EXTRACT PROVIDED:
>>>>>
Editorials
[Butcher Block] All Aboard Carnage-driven ‘The Midnight Meat Train’
Butcher Block is a weekly series celebrating horror’s most extreme films and the minds behind them. Dedicated to graphic gore and splatter, each week will explore the dark, the disturbed, and the depraved in horror, and the blood and guts involved. For the films that use special effects of gore as an art form, and the fans that revel in the carnage, this series is for you.
If there’s one thing you can count on in a Ryuhei Kitamura horror film, it’s the copious amount of bloodshed and gore. With Kitamura, gore is most definitely an artform. Based on Clive Barker’s 1984 short story of the same name, The Midnight Meat Train follows a photographer obsessed with dark subject matter getting in over his head when he discovers a serial killer that butchers unsuspecting night commuters in grisly fashion.
<<<<<
RECORDS SHOWN:
>>>>>
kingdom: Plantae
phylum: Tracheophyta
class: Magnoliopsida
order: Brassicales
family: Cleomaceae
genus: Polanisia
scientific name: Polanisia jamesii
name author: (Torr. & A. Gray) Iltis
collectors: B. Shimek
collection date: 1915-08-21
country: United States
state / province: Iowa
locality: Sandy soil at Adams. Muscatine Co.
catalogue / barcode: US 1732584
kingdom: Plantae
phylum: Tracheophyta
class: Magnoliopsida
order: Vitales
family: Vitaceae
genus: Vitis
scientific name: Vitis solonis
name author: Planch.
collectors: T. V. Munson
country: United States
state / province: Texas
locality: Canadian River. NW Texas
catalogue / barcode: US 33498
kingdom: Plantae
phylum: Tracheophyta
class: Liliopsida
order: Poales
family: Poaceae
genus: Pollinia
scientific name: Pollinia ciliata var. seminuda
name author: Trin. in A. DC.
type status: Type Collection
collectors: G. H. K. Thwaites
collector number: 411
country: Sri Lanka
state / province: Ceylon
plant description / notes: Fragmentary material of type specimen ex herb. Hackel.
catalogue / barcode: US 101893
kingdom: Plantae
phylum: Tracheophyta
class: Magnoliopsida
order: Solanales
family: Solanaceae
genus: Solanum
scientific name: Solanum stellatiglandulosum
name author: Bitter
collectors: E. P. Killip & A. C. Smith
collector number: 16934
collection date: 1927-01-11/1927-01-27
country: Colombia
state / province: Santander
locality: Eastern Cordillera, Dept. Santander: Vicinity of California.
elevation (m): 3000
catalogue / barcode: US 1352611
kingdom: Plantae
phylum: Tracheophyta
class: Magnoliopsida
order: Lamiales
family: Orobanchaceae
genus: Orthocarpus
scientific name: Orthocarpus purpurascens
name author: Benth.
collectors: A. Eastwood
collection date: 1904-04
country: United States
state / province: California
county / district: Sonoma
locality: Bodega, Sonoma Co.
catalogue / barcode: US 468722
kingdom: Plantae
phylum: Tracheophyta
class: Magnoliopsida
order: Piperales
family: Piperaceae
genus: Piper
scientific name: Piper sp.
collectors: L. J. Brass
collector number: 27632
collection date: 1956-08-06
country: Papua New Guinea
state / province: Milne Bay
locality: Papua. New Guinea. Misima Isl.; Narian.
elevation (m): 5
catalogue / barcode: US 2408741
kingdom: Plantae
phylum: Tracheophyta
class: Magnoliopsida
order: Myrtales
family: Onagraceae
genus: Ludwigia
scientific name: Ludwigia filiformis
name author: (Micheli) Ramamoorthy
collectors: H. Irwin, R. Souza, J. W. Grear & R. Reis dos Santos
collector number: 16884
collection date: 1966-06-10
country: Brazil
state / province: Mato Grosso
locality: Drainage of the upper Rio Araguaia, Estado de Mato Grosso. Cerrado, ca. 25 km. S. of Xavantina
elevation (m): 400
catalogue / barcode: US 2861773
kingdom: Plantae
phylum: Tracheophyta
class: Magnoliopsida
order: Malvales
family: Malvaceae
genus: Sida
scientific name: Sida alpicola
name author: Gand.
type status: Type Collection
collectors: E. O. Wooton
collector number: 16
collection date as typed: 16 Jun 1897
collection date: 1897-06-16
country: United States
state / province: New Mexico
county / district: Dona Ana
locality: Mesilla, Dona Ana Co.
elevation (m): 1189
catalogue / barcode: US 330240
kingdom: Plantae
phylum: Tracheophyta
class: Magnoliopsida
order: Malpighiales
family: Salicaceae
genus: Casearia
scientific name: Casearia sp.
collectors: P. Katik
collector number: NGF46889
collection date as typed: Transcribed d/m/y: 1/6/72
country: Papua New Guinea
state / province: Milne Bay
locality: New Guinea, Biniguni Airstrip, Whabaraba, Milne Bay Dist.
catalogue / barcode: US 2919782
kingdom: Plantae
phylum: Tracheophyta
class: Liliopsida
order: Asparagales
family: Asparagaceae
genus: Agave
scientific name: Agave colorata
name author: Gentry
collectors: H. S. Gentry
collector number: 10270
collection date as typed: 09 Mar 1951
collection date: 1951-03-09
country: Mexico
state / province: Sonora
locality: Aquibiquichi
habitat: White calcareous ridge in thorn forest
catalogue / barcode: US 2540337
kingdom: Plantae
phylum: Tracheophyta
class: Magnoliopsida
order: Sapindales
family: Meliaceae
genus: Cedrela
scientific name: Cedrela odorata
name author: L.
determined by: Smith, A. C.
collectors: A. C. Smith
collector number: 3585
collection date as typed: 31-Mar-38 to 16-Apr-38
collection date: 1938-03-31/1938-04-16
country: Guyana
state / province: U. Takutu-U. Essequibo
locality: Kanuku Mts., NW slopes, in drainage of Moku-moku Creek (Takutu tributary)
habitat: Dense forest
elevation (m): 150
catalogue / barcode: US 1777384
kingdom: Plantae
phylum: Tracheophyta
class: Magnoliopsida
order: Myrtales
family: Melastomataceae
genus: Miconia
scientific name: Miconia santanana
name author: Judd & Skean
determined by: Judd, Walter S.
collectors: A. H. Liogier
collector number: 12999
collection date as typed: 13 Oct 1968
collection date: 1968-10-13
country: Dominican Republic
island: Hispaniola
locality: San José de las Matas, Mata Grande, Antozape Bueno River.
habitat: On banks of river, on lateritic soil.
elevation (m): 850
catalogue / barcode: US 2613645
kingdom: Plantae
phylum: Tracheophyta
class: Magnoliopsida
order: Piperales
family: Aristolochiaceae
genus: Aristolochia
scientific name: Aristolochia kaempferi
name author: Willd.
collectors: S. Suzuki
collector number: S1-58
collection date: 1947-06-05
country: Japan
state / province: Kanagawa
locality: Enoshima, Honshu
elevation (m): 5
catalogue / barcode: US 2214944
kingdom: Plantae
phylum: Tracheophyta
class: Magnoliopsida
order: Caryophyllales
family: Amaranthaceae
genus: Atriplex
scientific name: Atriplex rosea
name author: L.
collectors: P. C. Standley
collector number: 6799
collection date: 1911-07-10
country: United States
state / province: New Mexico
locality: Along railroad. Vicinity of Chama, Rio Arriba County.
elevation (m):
<<<<<
WHAT TO WORK ON:
Could you carry the editorial about The Midnight Meat Train forward from its last sentence?

ANSWER TO THIS EXERCISE:
In other words, there’s probably not many movies as aptly titled as this one. There’s a lot of human meat, blood, brain matter, and limbs being carved up on the late-night subway train in this horror movie. Bradley Cooper stars as Leon Kaufman, the photographer that stumbles upon and then becomes obsessed with the ruthless serial killer. His concerned girlfriend Maya, a character not in the original short, is played by Leslie Bibb. But the real reason to watch this movie, aside from the gore, is the perpetually intimidating Vinnie Jones as killer Mahogany. Jones only utters one word of dialogue in the entire movie, but he’s such a strong physical presence that you’ll hardly notice. Or care. Also look for horror vet Ted Raimi in an eye-popping death scene.

Those unfamiliar with Barker’s original short story will be caught off guard behind the reveal of Mahogany’s motive. A gory cat and mouse thriller between photographer and serial killer doesn’t usually lead to a larger conspiracy theory involving sacrificial offerings to underground dwellers, but leave it to Barker, and screenwriter Jeff Buhler (The Prodigy, 2019’s Pet Sematary, Grudge) to go there. Along with it a not so happy ending, depending on your perspective.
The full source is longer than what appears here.